On explore la planète Mars. On rebranche les nerfs de la main d’une tétraplégique. On apprend à un robot à rédiger une dissertation de philosophie… Mais on n’a toujours pas trouvé la façon de payer les femmes équitablement.

Dans ce domaine, les obstacles sont insurmontables, semble-t-il. Et la patience des femmes, infinie.

Les plus récentes données de l’Institut de la statistique du Québec le confirment : les femmes demeurent moins bien payées que les hommes. En 2022, leur rémunération horaire moyenne se situait autour de 29 $ alors que pour les hommes du même groupe d’âge (15 ans et plus), elle était d’environ 32 $. Dit autrement, les hommes étaient payés en moyenne 11 % de plus que les femmes. Pire encore, l’écart est plus grand qu’en 2005. En dollar constant, il est passé de 2,75 $ à 3,25 $ en 18 ans…

Cette différence de salaire s’observe tout au long de la vie active des femmes. Inévitablement, si les femmes sont moins payées, elles sont donc plus pauvres. En 2020, les femmes gagnaient en moyenne 36 200 $ annuellement, contre 44 000 $ pour les hommes, et ce, malgré une hausse de revenus plus marquée chez les femmes cette année-là grâce aux mesures d’aide liées à la pandémie.

Ce déséquilibre s’expliquerait mieux si les femmes étaient moins diplômées que les hommes.
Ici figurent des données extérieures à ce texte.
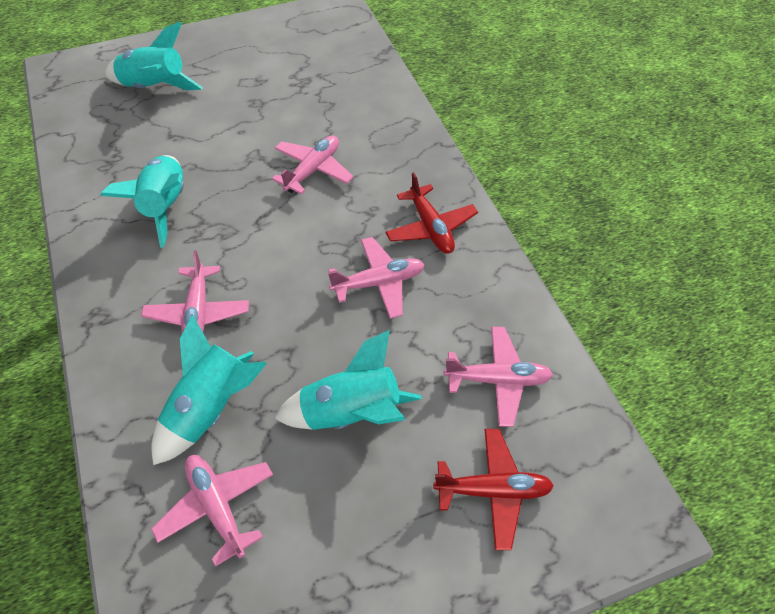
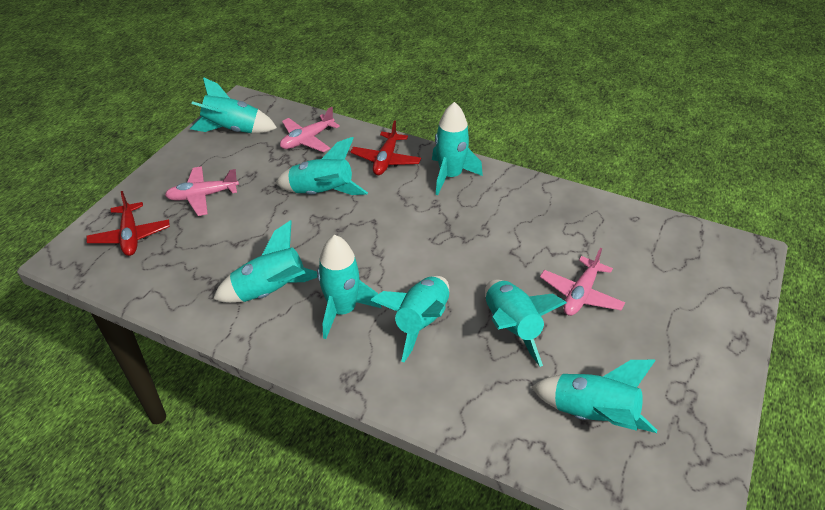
pink plane: [141,250,249,335] [151,455,273,567] [272,136,354,194] [328,237,425,319] [444,327,553,427] = 5 -> [165,166,239,216] [280,107,340,152] [540,247,625,316] = 3
turquoise rocket: [100,155,184,248] [105,22,203,90] [151,314,267,465] [275,330,422,430] = 4 -> [190,77,277,133] [213,220,317,303] [276,137,368,195] [317,235,381,339] [371,276,449,362] [432,102,483,195] [485,280,567,367] [532,360,657,433] = 8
Mais voilà, elles sont plus nombreuses que leurs confrères masculins à poursuivre des études supérieures. Or même lorsqu’elles étudient en droit ou en médecine – les filles y sont en majorité –, elles sont moins rémunérées que leurs collègues masculins. Même sans diplôme d’études secondaires, les hommes s’intègrent plus facilement au marché du travail que leurs consœurs.

Vers la fin de la vie, ces inégalités font mal : les femmes reçoivent 80 % du revenu des hommes à la retraite, selon des données compilées en 2021 par le Mercer CFA Institute.

Bien sûr, il y a des raisons systémiques qui expliquent cet écart : les femmes travaillent davantage à temps partiel, occupent des emplois moins bien rémunérés (tout le secteur des soins, par exemple) et malgré les avancées de la science, ce sont encore elles qui portent les enfants et donc, qui mettent leur vie professionnelle sur pause durant plusieurs mois. Ajoutons à cela que les femmes consacrent toujours plus de temps aux tâches domestiques et au travail non rémunéré que les hommes. Le dévouement n’est pas très payant.

On ne dira jamais à quel point les femmes ont été et sont encore très patientes. Au Québec, la Loi sur l’équité salariale a été adoptée en 1996. Elle est entrée en vigueur l’année suivante. Or 25 ans plus tard, elle n’a pas entièrement atteint son objectif.

Bien sûr, on peut voir le verre à moitié plein et se dire que la situation s’améliore. Que les femmes reviennent de loin, qu’il y a encore des victoires à célébrer, comme le fait qu’elles n’ont jamais été aussi nombreuses sur le marché du travail, qu’elles siègent en plus grand nombre aux conseils d’administration des sociétés d’État, ou que leur salaire a augmenté au cours des dernières années (celui des hommes a augmenté davantage, cela dit). Mais la réalité demeure : en 2023, les femmes comparent leur situation à celle de leurs contemporains, pas à celle de leur arrière-grand-mère. Et la conclusion les frappe en plein visage : à travail égal, elles sont moins bien payées que leurs collègues.

Dans un document publié à la veille de la Journée internationale des droits des femmes, la Banque Royale du Canada mettait le doigt sur un des bobos : même si les femmes sont aussi nombreuses que les hommes sur le marché du travail, ces derniers occupent les deux tiers des postes de haute direction. Et c’est encore pire chez les parents : les pères occupent 10 % de ces postes décisionnels, contre moins de 3 % pour les mères.

Alors oui, il reste du travail à faire. Les femmes doivent être mieux représentées dans les postes décisionnels, les postes qui peuvent avoir une influence sur la réalité de toutes les femmes.

Les entreprises doivent redoubler d’efforts pour favoriser leur progression jusqu’aux plus hauts postes de direction. Le plafond de verre ne craquera pas tout seul. Il a besoin d’un bon coup de pied pour éclater en morceaux une fois pour toutes.